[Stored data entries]
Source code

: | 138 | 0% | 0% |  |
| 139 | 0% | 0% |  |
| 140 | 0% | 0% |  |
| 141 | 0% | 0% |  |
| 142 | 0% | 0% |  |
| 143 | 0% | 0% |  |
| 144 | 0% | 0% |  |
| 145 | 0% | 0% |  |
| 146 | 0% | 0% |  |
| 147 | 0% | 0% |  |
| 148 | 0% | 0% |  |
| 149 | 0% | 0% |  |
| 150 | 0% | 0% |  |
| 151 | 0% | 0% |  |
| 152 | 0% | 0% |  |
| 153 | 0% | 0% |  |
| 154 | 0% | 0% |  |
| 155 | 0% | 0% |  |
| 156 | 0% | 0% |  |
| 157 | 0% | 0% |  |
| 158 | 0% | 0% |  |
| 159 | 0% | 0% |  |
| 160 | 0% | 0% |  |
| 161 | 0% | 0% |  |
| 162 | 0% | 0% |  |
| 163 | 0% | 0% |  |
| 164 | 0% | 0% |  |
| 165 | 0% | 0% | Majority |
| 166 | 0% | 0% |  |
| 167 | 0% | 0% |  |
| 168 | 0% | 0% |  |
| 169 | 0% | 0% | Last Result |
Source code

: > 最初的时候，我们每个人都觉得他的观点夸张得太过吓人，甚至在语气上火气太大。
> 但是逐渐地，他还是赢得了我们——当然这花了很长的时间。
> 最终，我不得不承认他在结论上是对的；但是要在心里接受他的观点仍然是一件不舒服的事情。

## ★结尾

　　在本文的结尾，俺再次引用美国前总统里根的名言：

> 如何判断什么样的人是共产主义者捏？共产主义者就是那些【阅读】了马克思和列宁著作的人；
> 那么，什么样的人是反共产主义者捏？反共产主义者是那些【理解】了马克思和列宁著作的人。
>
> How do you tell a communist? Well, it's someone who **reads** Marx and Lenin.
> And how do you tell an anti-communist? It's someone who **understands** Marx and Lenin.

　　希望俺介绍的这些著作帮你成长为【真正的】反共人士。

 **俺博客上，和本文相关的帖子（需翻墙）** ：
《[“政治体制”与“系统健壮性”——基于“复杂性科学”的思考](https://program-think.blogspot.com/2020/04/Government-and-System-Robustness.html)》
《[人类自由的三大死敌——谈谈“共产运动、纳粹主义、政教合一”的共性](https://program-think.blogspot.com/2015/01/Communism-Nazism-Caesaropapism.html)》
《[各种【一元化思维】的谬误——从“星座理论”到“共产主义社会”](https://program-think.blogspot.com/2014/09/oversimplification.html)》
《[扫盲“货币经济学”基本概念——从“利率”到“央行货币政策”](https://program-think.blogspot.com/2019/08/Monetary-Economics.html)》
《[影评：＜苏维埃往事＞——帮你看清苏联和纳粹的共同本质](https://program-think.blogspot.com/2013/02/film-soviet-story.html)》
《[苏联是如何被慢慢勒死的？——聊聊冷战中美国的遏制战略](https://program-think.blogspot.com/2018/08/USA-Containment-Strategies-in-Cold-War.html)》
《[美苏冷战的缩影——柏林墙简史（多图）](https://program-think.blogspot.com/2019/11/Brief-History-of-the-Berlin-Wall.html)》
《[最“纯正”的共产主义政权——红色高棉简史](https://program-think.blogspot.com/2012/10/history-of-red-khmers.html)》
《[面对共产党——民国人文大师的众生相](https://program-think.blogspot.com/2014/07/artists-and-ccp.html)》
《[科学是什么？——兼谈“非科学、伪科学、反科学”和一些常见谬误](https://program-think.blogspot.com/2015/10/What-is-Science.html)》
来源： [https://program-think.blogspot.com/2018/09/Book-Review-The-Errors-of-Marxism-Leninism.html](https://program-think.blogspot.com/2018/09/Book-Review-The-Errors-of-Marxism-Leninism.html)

• [What to produce]: Write out every line of the data again, exactly as it reads.

• [Expected answer]:
Source code

: | 138 | 0% | 0% |  |
| 139 | 0% | 0% |  |
| 140 | 0% | 0% |  |
| 141 | 0% | 0% |  |
| 142 | 0% | 0% |  |
| 143 | 0% | 0% |  |
| 144 | 0% | 0% |  |
| 145 | 0% | 0% |  |
| 146 | 0% | 0% |  |
| 147 | 0% | 0% |  |
| 148 | 0% | 0% |  |
| 149 | 0% | 0% |  |
| 150 | 0% | 0% |  |
| 151 | 0% | 0% |  |
| 152 | 0% | 0% |  |
| 153 | 0% | 0% |  |
| 154 | 0% | 0% |  |
| 155 | 0% | 0% |  |
| 156 | 0% | 0% |  |
| 157 | 0% | 0% |  |
| 158 | 0% | 0% |  |
| 159 | 0% | 0% |  |
| 160 | 0% | 0% |  |
| 161 | 0% | 0% |  |
| 162 | 0% | 0% |  |
| 163 | 0% | 0% |  |
| 164 | 0% | 0% |  |
| 165 | 0% | 0% | Majority |
| 166 | 0% | 0% |  |
| 167 | 0% | 0% |  |
| 168 | 0% | 0% |  |
| 169 | 0% | 0% | Last Result |
Source code

: > 最初的时候，我们每个人都觉得他的观点夸张得太过吓人，甚至在语气上火气太大。
> 但是逐渐地，他还是赢得了我们——当然这花了很长的时间。
> 最终，我不得不承认他在结论上是对的；但是要在心里接受他的观点仍然是一件不舒服的事情。

## ★结尾

　　在本文的结尾，俺再次引用美国前总统里根的名言：

> 如何判断什么样的人是共产主义者捏？共产主义者就是那些【阅读】了马克思和列宁著作的人；
> 那么，什么样的人是反共产主义者捏？反共产主义者是那些【理解】了马克思和列宁著作的人。
>
> How do you tell a communist? Well, it's someone who **reads** Marx and Lenin.
> And how do you tell an anti-communist? It's someone who **understands** Marx and Lenin.

　　希望俺介绍的这些著作帮你成长为【真正的】反共人士。

 **俺博客上，和本文相关的帖子（需翻墙）** ：
《[“政治体制”与“系统健壮性”——基于“复杂性科学”的思考](https://program-think.blogspot.com/2020/04/Government-and-System-Robustness.html)》
《[人类自由的三大死敌——谈谈“共产运动、纳粹主义、政教合一”的共性](https://program-think.blogspot.com/2015/01/Communism-Nazism-Caesaropapism.html)》
《[各种【一元化思维】的谬误——从“星座理论”到“共产主义社会”](https://program-think.blogspot.com/2014/09/oversimplification.html)》
《[扫盲“货币经济学”基本概念——从“利率”到“央行货币政策”](https://program-think.blogspot.com/2019/08/Monetary-Economics.html)》
《[影评：＜苏维埃往事＞——帮你看清苏联和纳粹的共同本质](https://program-think.blogspot.com/2013/02/film-soviet-story.html)》
《[苏联是如何被慢慢勒死的？——聊聊冷战中美国的遏制战略](https://program-think.blogspot.com/2018/08/USA-Containment-Strategies-in-Cold-War.html)》
《[美苏冷战的缩影——柏林墙简史（多图）](https://program-think.blogspot.com/2019/11/Brief-History-of-the-Berlin-Wall.html)》
《[最“纯正”的共产主义政权——红色高棉简史](https://program-think.blogspot.com/2012/10/history-of-red-khmers.html)》
《[面对共产党——民国人文大师的众生相](https://program-think.blogspot.com/2014/07/artists-and-ccp.html)》
《[科学是什么？——兼谈“非科学、伪科学、反科学”和一些常见谬误](https://program-think.blogspot.com/2015/10/What-is-Science.html)》
来源： [https://program-think.blogspot.com/2018/09/Book-Review-The-Errors-of-Marxism-Leninism.html](https://program-think.blogspot.com/2018/09/Book-Review-The-Errors-of-Marxism-Leninism.html)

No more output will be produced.